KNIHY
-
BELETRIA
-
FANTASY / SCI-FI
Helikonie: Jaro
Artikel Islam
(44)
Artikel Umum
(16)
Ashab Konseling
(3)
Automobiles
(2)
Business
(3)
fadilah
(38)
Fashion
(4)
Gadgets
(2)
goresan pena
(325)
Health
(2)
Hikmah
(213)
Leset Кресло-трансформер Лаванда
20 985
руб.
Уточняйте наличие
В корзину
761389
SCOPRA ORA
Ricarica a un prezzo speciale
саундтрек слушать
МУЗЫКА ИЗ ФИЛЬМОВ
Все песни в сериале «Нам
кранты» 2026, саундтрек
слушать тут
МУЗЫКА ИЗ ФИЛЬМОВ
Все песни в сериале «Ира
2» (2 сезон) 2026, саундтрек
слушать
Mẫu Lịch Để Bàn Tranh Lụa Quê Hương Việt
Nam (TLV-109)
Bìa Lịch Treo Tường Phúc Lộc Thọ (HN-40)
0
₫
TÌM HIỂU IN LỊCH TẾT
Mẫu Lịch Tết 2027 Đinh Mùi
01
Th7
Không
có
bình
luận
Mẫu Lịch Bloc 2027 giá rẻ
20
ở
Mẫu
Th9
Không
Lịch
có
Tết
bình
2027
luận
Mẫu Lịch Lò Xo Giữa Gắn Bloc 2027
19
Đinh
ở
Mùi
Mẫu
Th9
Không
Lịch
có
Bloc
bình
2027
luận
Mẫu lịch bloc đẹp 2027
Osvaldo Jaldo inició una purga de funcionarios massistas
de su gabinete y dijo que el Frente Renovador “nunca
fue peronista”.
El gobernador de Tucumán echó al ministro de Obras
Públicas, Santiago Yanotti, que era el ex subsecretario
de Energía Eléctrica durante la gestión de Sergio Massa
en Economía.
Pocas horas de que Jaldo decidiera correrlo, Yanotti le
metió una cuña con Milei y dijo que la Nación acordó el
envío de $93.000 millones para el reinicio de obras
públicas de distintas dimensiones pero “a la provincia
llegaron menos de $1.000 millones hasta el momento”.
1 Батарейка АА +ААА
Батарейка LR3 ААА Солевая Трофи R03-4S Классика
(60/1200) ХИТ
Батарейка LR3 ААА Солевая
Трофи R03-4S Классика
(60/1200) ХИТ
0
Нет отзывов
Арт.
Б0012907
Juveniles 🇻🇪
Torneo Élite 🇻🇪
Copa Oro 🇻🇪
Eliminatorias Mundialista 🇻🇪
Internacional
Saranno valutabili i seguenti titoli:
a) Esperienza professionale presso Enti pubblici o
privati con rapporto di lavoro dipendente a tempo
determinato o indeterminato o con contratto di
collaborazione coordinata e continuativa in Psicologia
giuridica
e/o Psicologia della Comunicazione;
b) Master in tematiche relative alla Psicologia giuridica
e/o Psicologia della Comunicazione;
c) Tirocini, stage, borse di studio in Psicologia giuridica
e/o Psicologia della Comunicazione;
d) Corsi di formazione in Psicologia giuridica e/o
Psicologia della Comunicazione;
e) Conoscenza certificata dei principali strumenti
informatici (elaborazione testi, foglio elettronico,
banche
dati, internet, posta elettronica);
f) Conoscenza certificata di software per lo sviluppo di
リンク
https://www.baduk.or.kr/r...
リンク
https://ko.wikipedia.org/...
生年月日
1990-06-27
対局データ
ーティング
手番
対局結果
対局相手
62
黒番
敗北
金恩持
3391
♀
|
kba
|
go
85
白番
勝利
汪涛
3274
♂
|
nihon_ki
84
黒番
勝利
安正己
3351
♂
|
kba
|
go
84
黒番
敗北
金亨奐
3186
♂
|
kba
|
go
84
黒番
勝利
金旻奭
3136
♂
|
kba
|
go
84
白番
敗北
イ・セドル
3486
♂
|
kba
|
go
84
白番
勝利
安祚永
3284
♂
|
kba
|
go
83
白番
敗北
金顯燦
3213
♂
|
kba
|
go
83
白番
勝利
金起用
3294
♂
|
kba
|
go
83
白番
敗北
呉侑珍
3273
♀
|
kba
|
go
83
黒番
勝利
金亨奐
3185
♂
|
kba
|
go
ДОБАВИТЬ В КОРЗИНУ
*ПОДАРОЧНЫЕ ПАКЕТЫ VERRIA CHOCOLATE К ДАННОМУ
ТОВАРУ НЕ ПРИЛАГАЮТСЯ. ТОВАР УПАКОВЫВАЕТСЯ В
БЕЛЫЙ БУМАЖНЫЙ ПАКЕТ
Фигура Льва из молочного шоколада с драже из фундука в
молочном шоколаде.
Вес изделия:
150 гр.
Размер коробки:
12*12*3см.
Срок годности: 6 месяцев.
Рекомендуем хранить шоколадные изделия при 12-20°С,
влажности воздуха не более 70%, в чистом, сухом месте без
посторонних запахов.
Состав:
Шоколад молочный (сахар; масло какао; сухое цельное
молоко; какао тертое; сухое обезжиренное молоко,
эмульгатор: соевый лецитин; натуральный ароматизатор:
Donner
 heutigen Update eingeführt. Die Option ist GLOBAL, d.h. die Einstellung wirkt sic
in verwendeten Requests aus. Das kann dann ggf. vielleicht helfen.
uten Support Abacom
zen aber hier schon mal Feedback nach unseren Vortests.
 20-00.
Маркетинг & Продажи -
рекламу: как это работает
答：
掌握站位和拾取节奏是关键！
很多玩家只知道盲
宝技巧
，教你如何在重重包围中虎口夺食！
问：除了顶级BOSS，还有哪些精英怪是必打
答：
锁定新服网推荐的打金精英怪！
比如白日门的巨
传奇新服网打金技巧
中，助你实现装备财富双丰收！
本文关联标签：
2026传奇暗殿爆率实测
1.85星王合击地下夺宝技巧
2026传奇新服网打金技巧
■ ■ ■ ■
## INSTRUCTIONS FOR THE TASK
Could you swap "Gadgets" for "Electronics" everywhere in the data above and return every line otherwise unchanged?

## ANSWER SPACE
KNIHY
-
BELETRIA
-
FANTASY / SCI-FI
Helikonie: Jaro
Artikel Islam
(44)
Artikel Umum
(16)
Ashab Konseling
(3)
Automobiles
(2)
Business
(3)
fadilah
(38)
Fashion
(4)
Electronics
(2)
goresan pena
(325)
Health
(2)
Hikmah
(213)
Leset Кресло-трансформер Лаванда
20 985
руб.
Уточняйте наличие
В корзину
761389
SCOPRA ORA
Ricarica a un prezzo speciale
саундтрек слушать
МУЗЫКА ИЗ ФИЛЬМОВ
Все песни в сериале «Нам
кранты» 2026, саундтрек
слушать тут
МУЗЫКА ИЗ ФИЛЬМОВ
Все песни в сериале «Ира
2» (2 сезон) 2026, саундтрек
слушать
Mẫu Lịch Để Bàn Tranh Lụa Quê Hương Việt
Nam (TLV-109)
Bìa Lịch Treo Tường Phúc Lộc Thọ (HN-40)
0
₫
TÌM HIỂU IN LỊCH TẾT
Mẫu Lịch Tết 2027 Đinh Mùi
01
Th7
Không
có
bình
luận
Mẫu Lịch Bloc 2027 giá rẻ
20
ở
Mẫu
Th9
Không
Lịch
có
Tết
bình
2027
luận
Mẫu Lịch Lò Xo Giữa Gắn Bloc 2027
19
Đinh
ở
Mùi
Mẫu
Th9
Không
Lịch
có
Bloc
bình
2027
luận
Mẫu lịch bloc đẹp 2027
Osvaldo Jaldo inició una purga de funcionarios massistas
de su gabinete y dijo que el Frente Renovador “nunca
fue peronista”.
El gobernador de Tucumán echó al ministro de Obras
Públicas, Santiago Yanotti, que era el ex subsecretario
de Energía Eléctrica durante la gestión de Sergio Massa
en Economía.
Pocas horas de que Jaldo decidiera correrlo, Yanotti le
metió una cuña con Milei y dijo que la Nación acordó el
envío de $93.000 millones para el reinicio de obras
públicas de distintas dimensiones pero “a la provincia
llegaron menos de $1.000 millones hasta el momento”.
1 Батарейка АА +ААА
Батарейка LR3 ААА Солевая Трофи R03-4S Классика
(60/1200) ХИТ
Батарейка LR3 ААА Солевая
Трофи R03-4S Классика
(60/1200) ХИТ
0
Нет отзывов
Арт.
Б0012907
Juveniles 🇻🇪
Torneo Élite 🇻🇪
Copa Oro 🇻🇪
Eliminatorias Mundialista 🇻🇪
Internacional
Saranno valutabili i seguenti titoli:
a) Esperienza professionale presso Enti pubblici o
privati con rapporto di lavoro dipendente a tempo
determinato o indeterminato o con contratto di
collaborazione coordinata e continuativa in Psicologia
giuridica
e/o Psicologia della Comunicazione;
b) Master in tematiche relative alla Psicologia giuridica
e/o Psicologia della Comunicazione;
c) Tirocini, stage, borse di studio in Psicologia giuridica
e/o Psicologia della Comunicazione;
d) Corsi di formazione in Psicologia giuridica e/o
Psicologia della Comunicazione;
e) Conoscenza certificata dei principali strumenti
informatici (elaborazione testi, foglio elettronico,
banche
dati, internet, posta elettronica);
f) Conoscenza certificata di software per lo sviluppo di
リンク
https://www.baduk.or.kr/r...
リンク
https://ko.wikipedia.org/...
生年月日
1990-06-27
対局データ
ーティング
手番
対局結果
対局相手
62
黒番
敗北
金恩持
3391
♀
|
kba
|
go
85
白番
勝利
汪涛
3274
♂
|
nihon_ki
84
黒番
勝利
安正己
3351
♂
|
kba
|
go
84
黒番
敗北
金亨奐
3186
♂
|
kba
|
go
84
黒番
勝利
金旻奭
3136
♂
|
kba
|
go
84
白番
敗北
イ・セドル
3486
♂
|
kba
|
go
84
白番
勝利
安祚永
3284
♂
|
kba
|
go
83
白番
敗北
金顯燦
3213
♂
|
kba
|
go
83
白番
勝利
金起用
3294
♂
|
kba
|
go
83
白番
敗北
呉侑珍
3273
♀
|
kba
|
go
83
黒番
勝利
金亨奐
3185
♂
|
kba
|
go
ДОБАВИТЬ В КОРЗИНУ
*ПОДАРОЧНЫЕ ПАКЕТЫ VERRIA CHOCOLATE К ДАННОМУ
ТОВАРУ НЕ ПРИЛАГАЮТСЯ. ТОВАР УПАКОВЫВАЕТСЯ В
БЕЛЫЙ БУМАЖНЫЙ ПАКЕТ
Фигура Льва из молочного шоколада с драже из фундука в
молочном шоколаде.
Вес изделия:
150 гр.
Размер коробки:
12*12*3см.
Срок годности: 6 месяцев.
Рекомендуем хранить шоколадные изделия при 12-20°С,
влажности воздуха не более 70%, в чистом, сухом месте без
посторонних запахов.
Состав:
Шоколад молочный (сахар; масло какао; сухое цельное
молоко; какао тертое; сухое обезжиренное молоко,
эмульгатор: соевый лецитин; натуральный ароматизатор:
Donner
 heutigen Update eingeführt. Die Option ist GLOBAL, d.h. die Einstellung wirkt sic
in verwendeten Requests aus. Das kann dann ggf. vielleicht helfen.
uten Support Abacom
zen aber hier schon mal Feedback nach unseren Vortests.
 20-00.
Маркетинг & Продажи -
рекламу: как это работает
答：
掌握站位和拾取节奏是关键！
很多玩家只知道盲
宝技巧
，教你如何在重重包围中虎口夺食！
问：除了顶级BOSS，还有哪些精英怪是必打
答：
锁定新服网推荐的打金精英怪！
比如白日门的巨
传奇新服网打金技巧
中，助你实现装备财富双丰收！
本文关联标签：
2026传奇暗殿爆率实测
1.85星王合击地下夺宝技巧
2026传奇新服网打金技巧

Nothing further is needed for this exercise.